How Volunteering Improves Your Health and Life
Would you believe that volunteerism has a value of over $184 billion dollars? Besides its monetary value, statistics show that “volunteering improves health by strengthening the body, improving mood, and lessening stress”. Volunteerhub.com shares these statistics about volunteerism.
In a study by Carnegie Mellon University, they published that those who are over 50 volunteering on regular basis would less likely develop high blood pressure than those who don’t. Understanding the risk of high blood pressure for our seniors and its effects would help us to encourage everyone to volunteer. For those enjoying their retirement, volunteerism is one good habit to keep your lifestyle active.
Here are great long term effects of volunteering.
Increases Self Esteem
The first outright benefit in volunteering is boosting your self-esteem. It creates a sense of pride for the good deed you have done. You realize that you doing something good and you start to think you can do more. It fights away thoughts of helplessness and unworthiness.
Builds Good Network
When you volunteer, you always work with somebody else. By meeting people and working with them, you feel you are socially connected. It creates a new network of friends, colleagues, and people you can talk with. This wards off the feeling of loneliness. At the end of each day you volunteer, you reminisce the experience, the conversations and the people you’ve worked with.
Gives the Happiness Effect
Feeling joy and happiness always comes after volunteering. London School of Economics proved this right when their researches found people are happier after. Remember that feeling good releases endorphins and other brain chemicals that fight stress, and boosts your immune system, too.

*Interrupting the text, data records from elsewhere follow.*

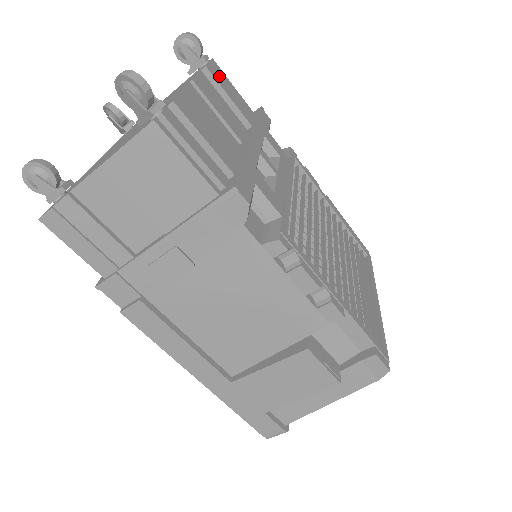
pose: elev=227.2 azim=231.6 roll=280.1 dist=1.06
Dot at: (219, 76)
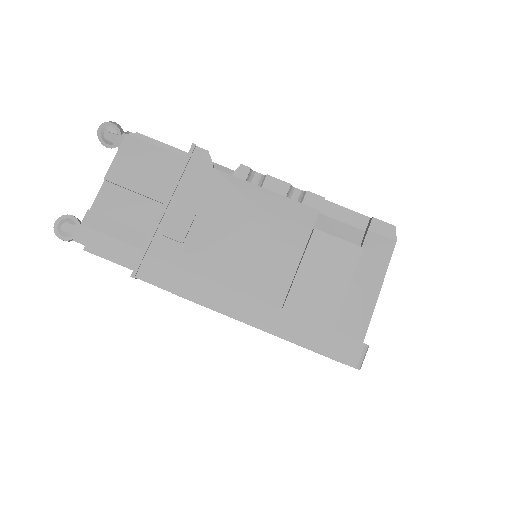
Dot at: occluded
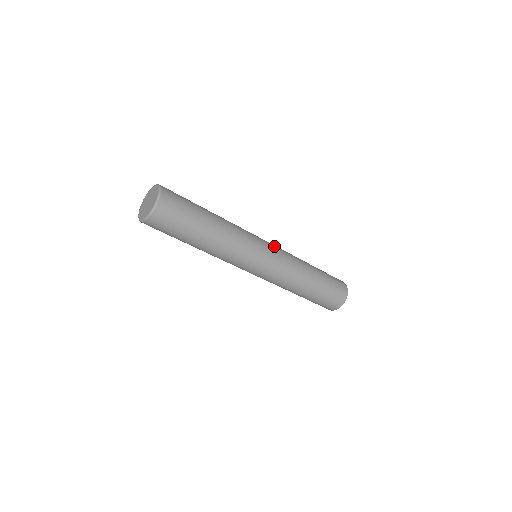
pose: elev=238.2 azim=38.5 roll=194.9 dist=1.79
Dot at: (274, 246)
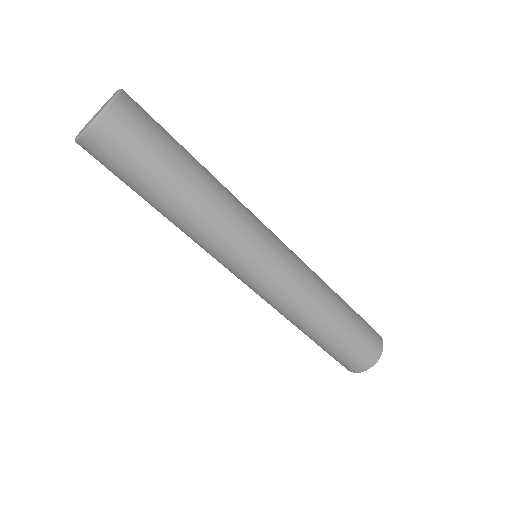
Dot at: (288, 250)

Contributes to a longer life
As stated above, when your body feels good it helps and improves your quality of life. A normal blood pressure lessens your risks for heart-related diseases and even premature death.
When we feel joy, our bodies release dopamine and serotonin, which are neurotransmitters. When they are released, our bodies have multiple reactions. It elevates your mood, lowers your heart rate and reduces stress.

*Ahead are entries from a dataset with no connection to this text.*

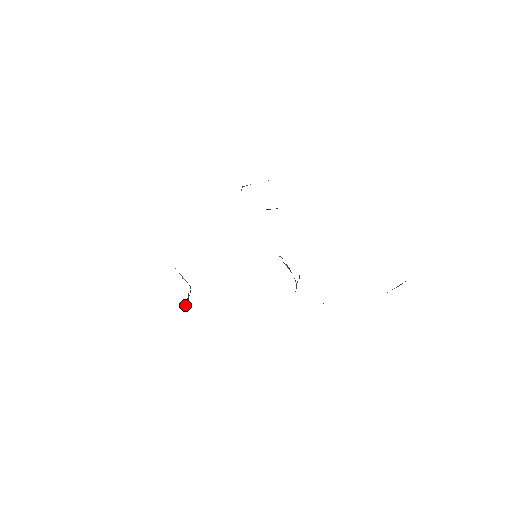
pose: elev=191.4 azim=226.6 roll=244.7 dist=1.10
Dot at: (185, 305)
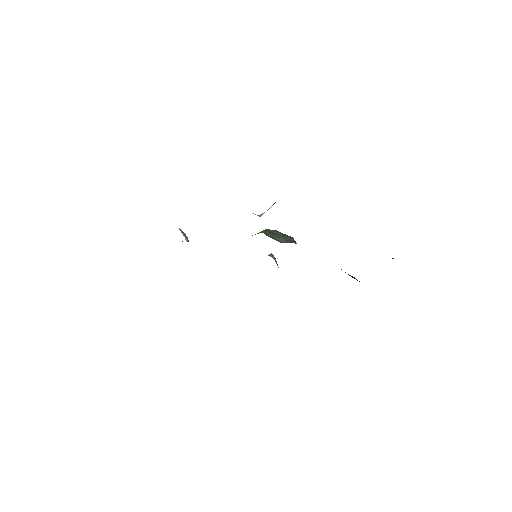
Dot at: occluded
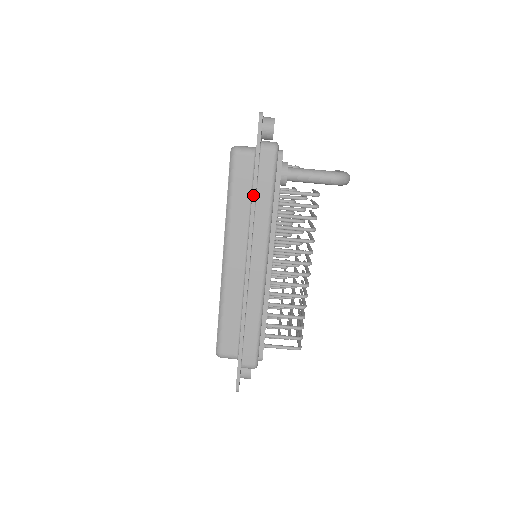
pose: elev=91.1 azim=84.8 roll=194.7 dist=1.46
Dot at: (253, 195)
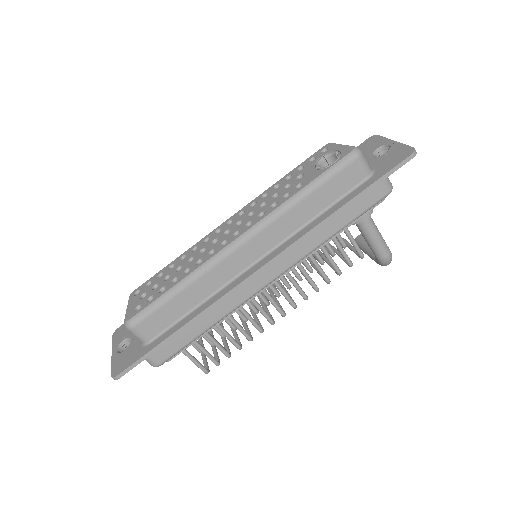
Dot at: (335, 213)
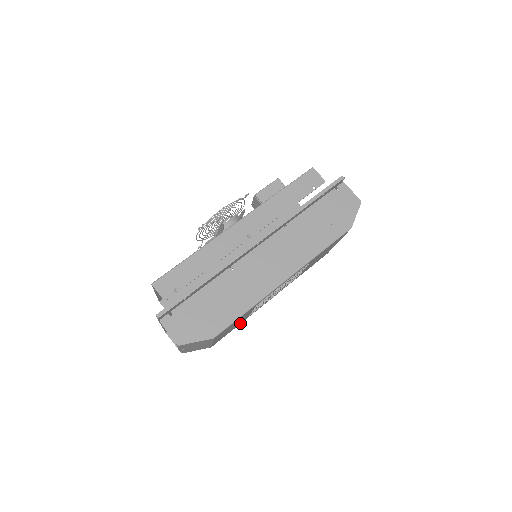
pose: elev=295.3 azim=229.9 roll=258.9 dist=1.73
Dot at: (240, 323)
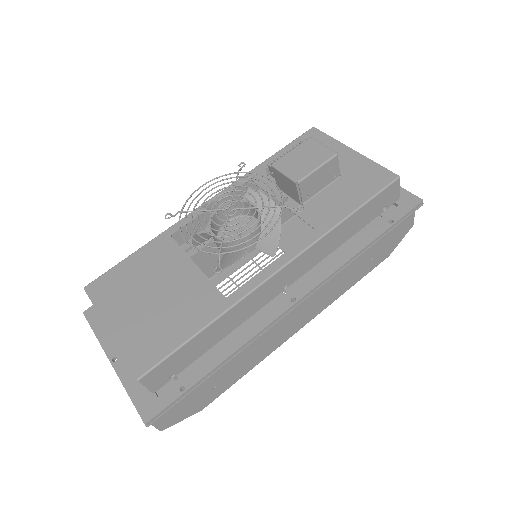
Dot at: occluded
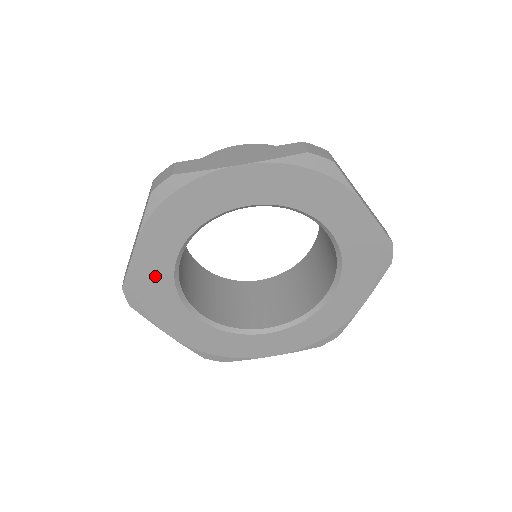
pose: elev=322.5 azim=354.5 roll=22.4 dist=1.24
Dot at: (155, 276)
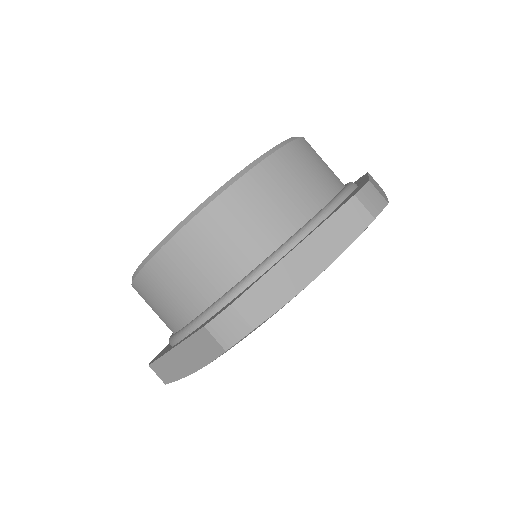
Dot at: occluded
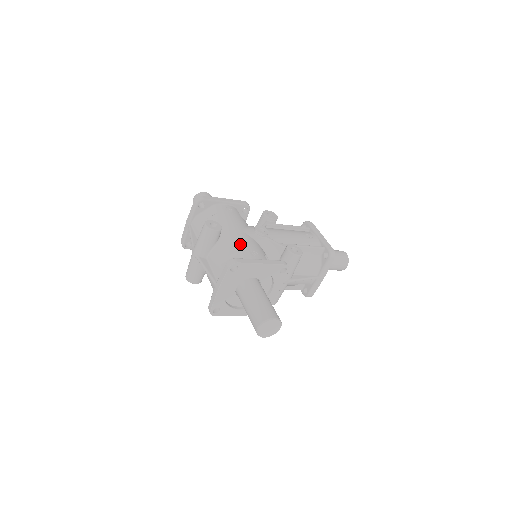
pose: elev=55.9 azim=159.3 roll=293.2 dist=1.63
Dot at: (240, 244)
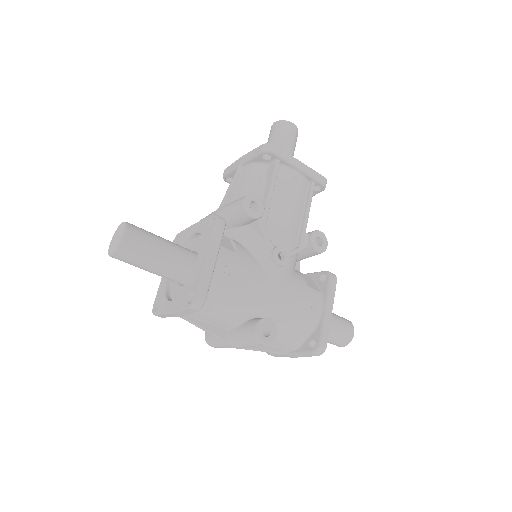
Dot at: (293, 310)
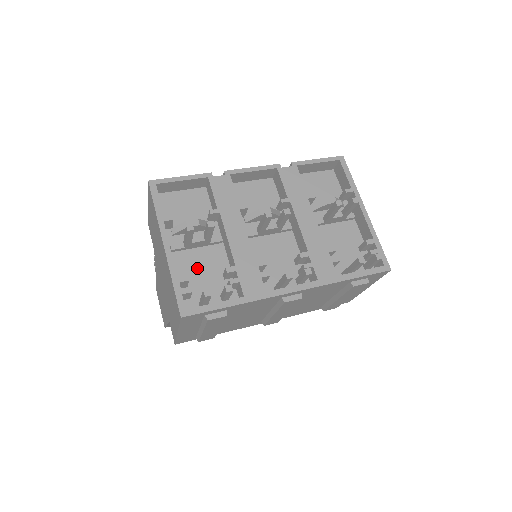
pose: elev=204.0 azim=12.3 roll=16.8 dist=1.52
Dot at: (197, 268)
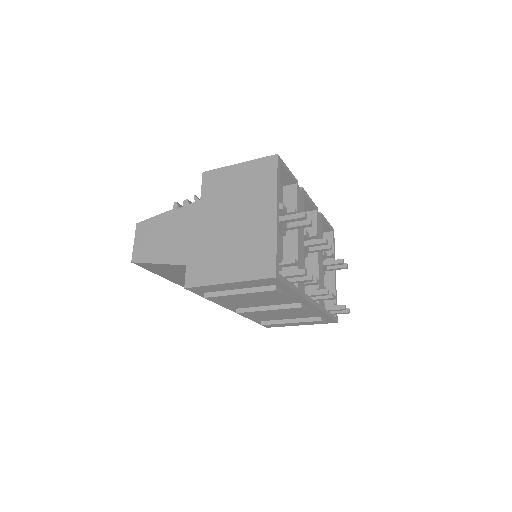
Dot at: occluded
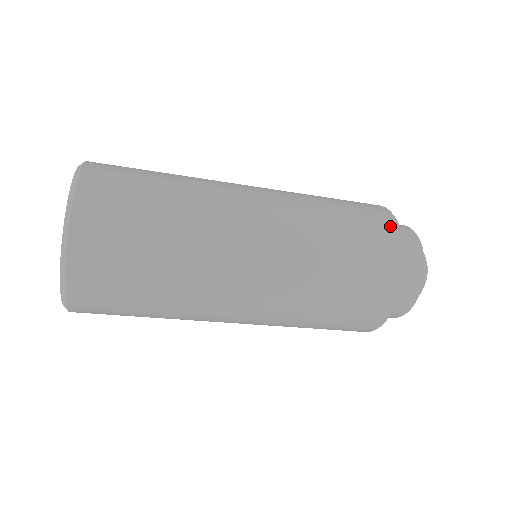
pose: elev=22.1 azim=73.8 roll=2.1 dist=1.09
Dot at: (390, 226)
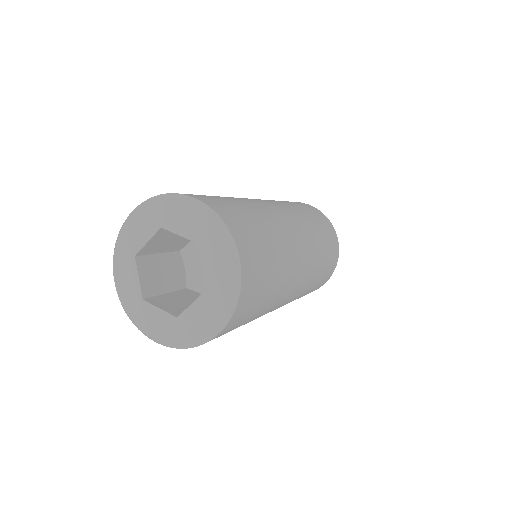
Dot at: (337, 252)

Volunteering helps you find purpose at a time you may feel lonely or isolated. It helps you be responsible for others which in time builds the sense of purpose.
‘How I was helped by helping others‘ was Dr. Susan Nooman’s tagline when she wrote her article about volunteering when depressed. One of the things she emphasizes is that volunteering gives you a sense of purpose and accomplishment which you may have forgotten. It also requires you to dress up nice to be presentable which boosts your feeling of goodness and helps with your depression.
Sets a good example
Many volunteers say that they volunteered because someone they know did. Sharing our happiness is contagious. When we feel happy we want our friends and family to feel that happiness, too. Volunteering not only sets a good example for good deeds but also in building a network of good people. By volunteering, we encourage others to care about people and to share their time and resources.
Teaches New Skills
One great thing about volunteering is that it requires no formal conditions. Your education and work background need not be important. Your desire to help and passion for others will open the opportunities to learn new skills as you work with any organization.
Many develop or realize that they have certain communication skills soon as they start working with groups. To some, they are forced to be leaders and become better at it. To others, learning to be able to communicate improves while they volunteer.
Volunteering to senior homes for the millennials creates an intergenerational bond that benefits both. For the adults, it creates a meaningful experience that is separate from their experiences in the family and at work. To the seniors, their way of life changes because of the involvement of other people. To each, volunteerism creates and builds different benefits that improve one’s life.
Senior and interested in volunteering?
So, if you are 55 years old and above and wants to volunteer. Here are some suggested volunteer opportunities. There are hundreds of them out there so here are just a few recommendations.
1. Senior Corps
If you love kids and would like to spend time with them tutoring or doing one-to-one activities, Senior Corps would work best for you. And some of these children have exceptional needs. There are other activities too like mentoring troubled teens, young mothers and caring for infants. But helping co-seniors and adults are part of Senior Corps, too! They have different activities matching the needs of everyone in the community.
2. Red Cross
Red Cross always have open opportunities for all sorts of volunteers. So try to find your local Red Cross and see which programs you could regularly volunteer with them. Though Red Cross is known for responding to a disaster and medical care, there are other activities they conduct, too. Training and teaching first aid to youth are just some. So look them up and call them in your area.
3. Animal Shelters
If you love animals, that doesn’t go away when you get old. Find a local shelter like the Toronto Humane Society where you could find some things to do. Some of the tasks could be dog walking, kitten feeding, administrative support, promotions and fundraising and many more. Tag along your four-legged pal if you got one. They’d love to have more company.
4. Your Local Library
If you love books, then this is the best spot to do things. Don’t worry about the carrying of books, there are other volunteers who could do that. Sorting and categorizing are some of the few things that may be needed daily to do in a library. Should you want to be around the books you love, contact the nearest library.
There so many volunteering opportunities if we simply look for them. Non-profit and non-government organizations are very much active these days. Retirees with certain skills are amazingly being sought in different roles. Some roles could be simple too and need not any expertise. Whether you’d like to volunteer local or international, these groups and organizations could find a match for you.